Terörsüz ve şiddetsiz bir Türkiye inşa edilecek bu sefer. Ben bunu sislerin ardında görüyorum.
Hem Recep Tayyip Erdoğan hem de Devlet Bahçeli bu yoldan asla dönmüyor. Bilakis AK Parti ve MHP çevreleri içinden nifak çıkaracak olanların kulağı da sert şekilde çekiliyor.
DEM’in Parti Meclisi’nin 21-22 Ekim’de toplanması sonucu hazırlanan sonuç bildirgesindeki çocuksu sözler ve Kürt meselesinin künhüne vakıf bir yazar olan Yıldıray Oğur’un tabiriyle ergen devrimci liseliler bildirisi tarzındaki gülünç ifadeler önemsenmemeli.
Bu süreçte çok önemli ve kritik rol oynayacağına inandığım mevcut rejimin Falih Rıfkı Atay’ı pozisyonunda olan değerli dostum Abdülkadir Selvi de hadiseyi bence bu bağlamda ele almalı. Üstelik bu DEM PM toplandığında daha ortada Devlet Bahçeli’nin tarihi çağrısı da yoktu. Kıymetli entelektüel Ali Bayramoğlu’nun da yazdığı gibi her çatışma çözümü faydalar ve beklentiler üzerine kurulur. Sabırlı ve itinalı olmak gerekir.

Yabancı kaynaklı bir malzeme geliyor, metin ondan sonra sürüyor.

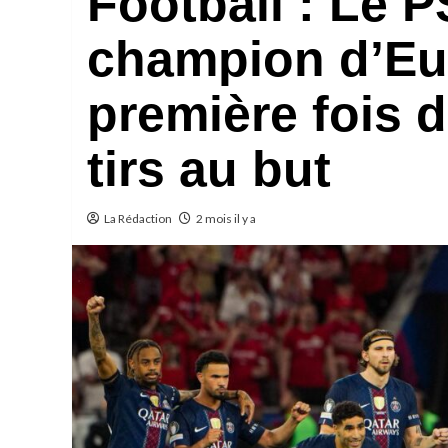
Football : Le 
champion d’Eu
première fois d
tirs au but
La Rédaction
2 mois il y a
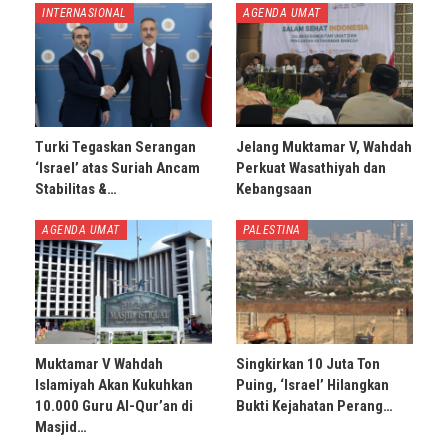
INTERNASIONAL
AGENDA UMAT
Turki Tegaskan Serangan
Jelang Muktamar V, Wahdah
‘Israel’ atas Suriah Ancam
Perkuat Wasathiyah dan
Stabilitas &…
Kebangsaan
AGENDA UMAT
PALESTINA
Muktamar V Wahdah
Singkirkan 10 Juta Ton
Islamiyah Akan Kukuhkan
Puing, ‘Israel’ Hilangkan
10.000 Guru Al-Qur’an di
Bukti Kejahatan Perang…
Masjid…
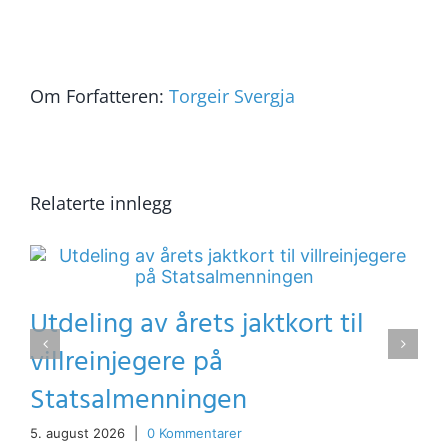
post
Link
Om Forfatteren:
Torgeir Svergja
Relaterte innlegg
Utdeling av årets jaktkort til
villreinjegere på
Statsalmenningen
5. august 2026
|
0 Kommentarer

DEM içinden gelecek bu tür siyasetin s’sinden bile anlamayan Türk solunun mirası çocuksu tepkileri bitirmenin yolu da Devlet Bahçeli’nin gerçek anlamda devrimci çıkışını devam ettirmekten geçiyor.
Abdullah Öcalan, İmralı’dan Ankara’ya bir özel güvenlikli ev hapishanesine gelir, DEM grubunda konuşma yapmak için TBMM’ye gitmesine bile gerek kalmaz. O evden DEM grubunu idare eder. Kandil ile o evdeki güvenli hattan istediği gibi konuşur, yönlendirir. Kamuoyuna yönelik konuşacaksa da yine o evden basın toplantısı yapar.
Öcalan, hem Kandil’i hem DEM’i yönetecek güce sahip olduğunu net şekilde iddia ediyor. Şimdi sıra Öcalan’ın bu iddiasını ispat etmesine fırsat tanınmasındadır. Devlet Bahçeli’nin açtığı ve Tayyip Erdoğan’ın da sonuna kadar desteklediği yol, bu fırsat imkanını tanıyor.
Zaten aynı PM bildirisinde DEM de parti olarak Abdullah Öcalan’ın tecridinin kaldırılarak başlarına geçmesini adeta talep ediyor.
Doğrusu da budur. DEM Parti’nin yaklaşık yüzde 10 oy almasının baş sebebi Abdullah Öcalan’dır. Öcalan başka bir partiye destek olsa bu sefer yüzde 10 oyu o parti alır. DEM hiçbir oy alamaz. Bir insan eğer DEM milletvekili olarak seçiliyorsa zaten bu Abdullah Öcalan sayesindedir. DEM’in fiili genel başkanı zaten Abdullah Öcalan’dır.
Biz Türkler için Abdullah Öcalan bir teröristbaşı. Fakat bu yüzde 10’luk kitle yani yaklaşık 8.5 milyon yurttaşımız Öcalan’ı Kürt halk önderi olarak görüyor.
Bu 8.5 milyon insanımızdan müteşekkil sosyal tabanın Abdullah Öcalan’dan sonra en sevdiği siyasi aktör Selahattin Demirtaş da çok yapıcı ve güzel açıklamalarla Devlet Bahçeli’nin açtığı yola tam destek veriyor.
Artık 2015’teki Demirtaş yok. Çok olgun ve yaşadıklarından ders almış bir yeni siyasetçi Selahattin Demirtaş var.
Ben şahsen Selahattin Demirtaş’ın da Edirne döneminin kapanması ve Ankara’da bir özel güvenlikli ev hapishanesine Demirtaş’ın da gelmesi gerektiğini düşünüyorum.
Yarın Cumhuriyetimizin 101. kuruluş yıl dönümü. Ne yapacağız bu 8.5 milyon yurttaşımızı?
Cumhuriyet çatısından dışlayacak mıyız? Cumhuriyet evinden onları kovacak mıyız?
Bilakis o 8.5 milyon yurttaşımızı da kapsayacak bir süreç içindeyiz. İşte o yüzden her gerçek Cumhuriyetçi de bu süreci desteklemeli.
101 senedir Cumhuriyet çatısı altından dindarları kov, Kürtleri kov, Alevileri kov, gayrimüslimleri kov.
Herkesi bu çatıdan, bu evden kova kova Türkiye Cumhuriyeti ileri bir ülke olabildi mi?
İşte o yüzden gerçek anlamda Cumhuriyet felsefesinin gereği bu topraklarda yaşayan 85 milyon insan ile Türk Devleti’nin kaynaşmasının sağlanması projesidir bu.
Cuma günü Ensonhaber videomuzda belirtilen çerçevesi belirlenmiş Genel Af tartışması da bu bağlamda okunmalıdır.